The marketer’s dilemma

Got an interesting newsletter from Peep Laja at Wynter.com this morning, that got me thinking of the marketer’s dilemma.

If a marketer does boring and safe, nobody will object. If they do as it’s always been done. If they use terms like productivity, efficiency, streamlined, best-in-class, seamless. Even when every one at the table has a different understanding and a different experience of what those terms mean, nobody will object. Because who is going to stand up and say “what is productivity?”.

If a marketer does specific and unusual, on the other hand, everyone will panic.

Of course, boring and safe will bring you nowhere, because boring and safe is what 94.97% of companies do. So, the marketer’s dilemma is really between being accepted among their peers in the short term and being well received by the market in the long term.

It is a difficult choice.

Use what you want to run from

Your boss who seems so confident is afraid too.

The colleague who has always something relevant to share is anxious too.

That speaker you love for the way they thrill the audience is nervous too.

The successful entrepreneur you are reading about is worried too.

The point is not making fear, anxiety, and the like go away.

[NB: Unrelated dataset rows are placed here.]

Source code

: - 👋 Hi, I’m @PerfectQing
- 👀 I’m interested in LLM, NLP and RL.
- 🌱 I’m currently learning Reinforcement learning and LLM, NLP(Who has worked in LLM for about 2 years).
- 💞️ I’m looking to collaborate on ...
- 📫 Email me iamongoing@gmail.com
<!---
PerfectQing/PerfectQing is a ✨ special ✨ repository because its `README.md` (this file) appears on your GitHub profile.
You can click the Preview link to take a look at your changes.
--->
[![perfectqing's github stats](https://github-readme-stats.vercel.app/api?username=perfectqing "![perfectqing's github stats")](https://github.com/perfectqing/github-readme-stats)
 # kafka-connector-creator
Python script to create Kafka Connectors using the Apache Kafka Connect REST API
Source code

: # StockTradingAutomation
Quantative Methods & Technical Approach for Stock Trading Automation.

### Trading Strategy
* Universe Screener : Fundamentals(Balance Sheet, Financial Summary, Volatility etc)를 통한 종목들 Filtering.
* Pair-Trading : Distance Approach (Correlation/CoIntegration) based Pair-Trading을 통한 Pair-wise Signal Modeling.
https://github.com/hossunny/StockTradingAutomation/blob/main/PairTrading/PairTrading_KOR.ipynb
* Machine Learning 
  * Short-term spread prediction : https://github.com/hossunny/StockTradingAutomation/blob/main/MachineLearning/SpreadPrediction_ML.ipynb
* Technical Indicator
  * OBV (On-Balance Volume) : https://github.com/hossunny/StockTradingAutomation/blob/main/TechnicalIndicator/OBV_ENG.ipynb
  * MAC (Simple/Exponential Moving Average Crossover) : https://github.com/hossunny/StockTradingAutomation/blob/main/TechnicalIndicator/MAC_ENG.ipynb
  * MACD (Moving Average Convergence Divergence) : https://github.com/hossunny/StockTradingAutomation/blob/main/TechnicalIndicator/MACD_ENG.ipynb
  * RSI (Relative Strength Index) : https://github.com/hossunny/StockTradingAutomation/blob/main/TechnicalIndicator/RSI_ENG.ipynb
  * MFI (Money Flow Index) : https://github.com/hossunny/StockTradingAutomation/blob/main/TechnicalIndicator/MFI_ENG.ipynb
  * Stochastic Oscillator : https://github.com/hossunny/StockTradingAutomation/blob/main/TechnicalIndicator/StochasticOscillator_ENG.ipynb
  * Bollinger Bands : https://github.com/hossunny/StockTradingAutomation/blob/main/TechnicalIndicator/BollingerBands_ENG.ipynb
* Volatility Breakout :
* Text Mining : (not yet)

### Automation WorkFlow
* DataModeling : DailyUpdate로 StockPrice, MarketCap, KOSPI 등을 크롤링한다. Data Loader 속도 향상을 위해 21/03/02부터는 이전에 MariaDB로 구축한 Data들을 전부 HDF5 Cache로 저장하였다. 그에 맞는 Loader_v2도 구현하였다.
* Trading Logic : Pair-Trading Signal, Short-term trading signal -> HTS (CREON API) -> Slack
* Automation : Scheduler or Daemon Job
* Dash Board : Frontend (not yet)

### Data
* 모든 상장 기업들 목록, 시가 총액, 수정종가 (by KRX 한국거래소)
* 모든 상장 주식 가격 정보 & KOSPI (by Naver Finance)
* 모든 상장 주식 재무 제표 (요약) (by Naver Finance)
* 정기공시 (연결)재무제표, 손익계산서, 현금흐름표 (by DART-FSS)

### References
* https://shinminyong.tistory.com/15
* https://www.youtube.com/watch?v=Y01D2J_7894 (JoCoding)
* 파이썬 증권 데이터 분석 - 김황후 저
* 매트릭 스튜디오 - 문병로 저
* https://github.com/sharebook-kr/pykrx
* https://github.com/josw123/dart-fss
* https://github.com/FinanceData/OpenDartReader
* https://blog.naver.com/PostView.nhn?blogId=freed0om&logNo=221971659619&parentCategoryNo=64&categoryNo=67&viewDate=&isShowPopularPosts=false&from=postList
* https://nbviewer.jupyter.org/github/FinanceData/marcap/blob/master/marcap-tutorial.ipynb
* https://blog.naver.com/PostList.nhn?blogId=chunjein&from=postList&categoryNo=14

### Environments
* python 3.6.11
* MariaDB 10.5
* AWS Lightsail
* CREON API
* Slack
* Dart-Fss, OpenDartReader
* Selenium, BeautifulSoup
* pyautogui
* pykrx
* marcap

The point is using them to your advantage. Can fear push you to get out of your comfort zone and see what is out there? Can anxiety help you run through different scenarios and find them not as scary as they initially seemed? Can nervousness be the reason why you practice one more time? Can worry fire up a need to consult different perspective without getting stuck?

Make the most of what you have, even when at first it seems like something you just want to run away from.

To mentor

You do not have to be a master to mentor. You do not have to be the best at what you do, neither you need to be an expert in what you do. You might have a passion, but that is just a like most of the time. You might feel competent and knowledgeable, but if you are completely honest that’s probably not how you feel in most cases.

If you believe any of the above is necessary to mentor, you are telling yourself a false story, you are giving up to resistance, you are pushing back something you would genuinely benefit from.

To mentor, you merely need to have experience and to be willing to give it away.

And when that is the case, you can start mentoring now. You will get back everything you put in. And more.

Bad bosses

Do employees quit bad bosses?

As a matter of fact, they do.

And they do quit organizations that provide inadequate training and promotional opportunities, bonuses, and non-cash benefits, that foster (willingly or unwillingly) a negative climate, that assign insignificant tasks, or repetitive tasks, that do not leave enough autonomy, that do not give enough support.

The fact is, there is quite a lot that an organization and its leadership can do to prevent people from leaving. And considering the cost of voluntary turnover, the sooner they get to it, the better.

Discipline and compassion

I love how this article by Brad Stulberg sums up many of my thoughts and beliefs around practice and awareness.

The relationship between self-discipline and self-compassion is reciprocal. One feeds the other and we need to find a way to keep them in balance.

It’s the only way to avoid getting stuck.

It’s the only way to do meaningful work.